Question

Benzene and toluene form nearly ideal solutions. Consider an equimolar solution of benzene and toluene. At 20°C the vapour pressures of pure benzene and toluene are9.9 kPa and 2.9 kPa, respectively. The solution is boiled by reducing the external pressure below the vapour pressure.
Calculate:
(a) The pressure when boiling begins,
(b) The composition of each component in the vapour, and
(c) The vapour pressure when only a few drops of liquid remain

Answer 1

(a) By Raoult's Law (P_{tot}= x_{B}P_{B}^{*} + x_{T}P_{T}^{*})

Ptot = .5(9.9kPa) + .5(2.9kPa) = 6.4 kPa

Boiling begins when the external pressure equals the vapor pressure

(b) By Dalton's Law (y_{B} = (x_{B}P_{B}^{*})/P_{tot})

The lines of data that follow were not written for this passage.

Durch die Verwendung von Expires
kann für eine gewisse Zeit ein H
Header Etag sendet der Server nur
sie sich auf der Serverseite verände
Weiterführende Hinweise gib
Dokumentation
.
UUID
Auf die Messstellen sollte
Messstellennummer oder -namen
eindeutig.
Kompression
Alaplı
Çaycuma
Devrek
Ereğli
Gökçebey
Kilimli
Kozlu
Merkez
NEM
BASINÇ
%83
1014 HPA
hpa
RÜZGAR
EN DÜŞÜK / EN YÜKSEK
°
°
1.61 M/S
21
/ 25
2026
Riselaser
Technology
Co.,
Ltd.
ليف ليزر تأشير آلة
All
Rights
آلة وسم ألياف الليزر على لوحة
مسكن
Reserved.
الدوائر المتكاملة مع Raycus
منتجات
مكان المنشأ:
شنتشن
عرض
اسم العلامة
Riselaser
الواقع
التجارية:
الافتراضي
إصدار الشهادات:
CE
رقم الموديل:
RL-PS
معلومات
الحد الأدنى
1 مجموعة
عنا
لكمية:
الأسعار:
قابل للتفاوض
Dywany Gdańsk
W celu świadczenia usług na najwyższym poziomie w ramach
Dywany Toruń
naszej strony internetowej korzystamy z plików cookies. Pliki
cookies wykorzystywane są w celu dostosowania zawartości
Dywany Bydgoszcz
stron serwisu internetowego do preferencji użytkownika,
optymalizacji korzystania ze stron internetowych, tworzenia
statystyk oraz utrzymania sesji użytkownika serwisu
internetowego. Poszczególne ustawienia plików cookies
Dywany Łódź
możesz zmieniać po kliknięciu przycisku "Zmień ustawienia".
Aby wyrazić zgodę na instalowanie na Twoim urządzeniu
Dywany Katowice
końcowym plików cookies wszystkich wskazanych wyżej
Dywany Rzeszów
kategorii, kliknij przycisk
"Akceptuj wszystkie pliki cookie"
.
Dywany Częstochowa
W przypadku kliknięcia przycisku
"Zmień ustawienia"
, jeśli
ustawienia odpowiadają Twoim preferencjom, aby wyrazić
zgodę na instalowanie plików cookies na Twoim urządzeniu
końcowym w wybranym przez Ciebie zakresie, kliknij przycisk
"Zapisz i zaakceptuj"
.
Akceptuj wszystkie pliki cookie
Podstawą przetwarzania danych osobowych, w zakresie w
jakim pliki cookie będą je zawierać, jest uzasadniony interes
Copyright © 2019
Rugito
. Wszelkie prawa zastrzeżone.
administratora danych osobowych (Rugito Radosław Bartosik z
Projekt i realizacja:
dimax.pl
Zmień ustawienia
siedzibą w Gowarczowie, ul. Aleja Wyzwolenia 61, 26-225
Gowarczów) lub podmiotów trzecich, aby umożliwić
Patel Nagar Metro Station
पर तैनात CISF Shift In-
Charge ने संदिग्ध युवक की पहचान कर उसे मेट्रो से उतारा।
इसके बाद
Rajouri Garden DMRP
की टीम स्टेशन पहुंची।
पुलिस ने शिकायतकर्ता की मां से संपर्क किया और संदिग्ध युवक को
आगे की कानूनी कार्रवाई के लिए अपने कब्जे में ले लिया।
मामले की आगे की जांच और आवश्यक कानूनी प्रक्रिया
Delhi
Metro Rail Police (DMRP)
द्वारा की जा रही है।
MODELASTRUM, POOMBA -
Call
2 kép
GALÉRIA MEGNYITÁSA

yB = (.5*9.9)/6.4 = .77 Benzene in vapor .23 Toluene

(c) When almost all your solution has been converted into vapor, the vapor is now .50 Benzene and .50 Toluene, (i.e. if you start with equimolar liquidyou end with equimolar gas).

(.5 = (2.9x_{T})/P_{tot}) (.5=(9.9x_{B})/P_{tot})

re-arrange

(P_{tot} = 5.8x_{T}) &&(P_{tot} = 19.8x_{B})

(5.8x_{T} = 19.8x_{B})

(5.8(1-x_{B}) = 19.8x_{B})

solve for xB = .23 Benzene in the liquid and .77 Toluene

Calculate your vapor pressure from Raoult's law

P = .23(9.9 kPa) + .77(2.9 kPa) = 4.51 kPa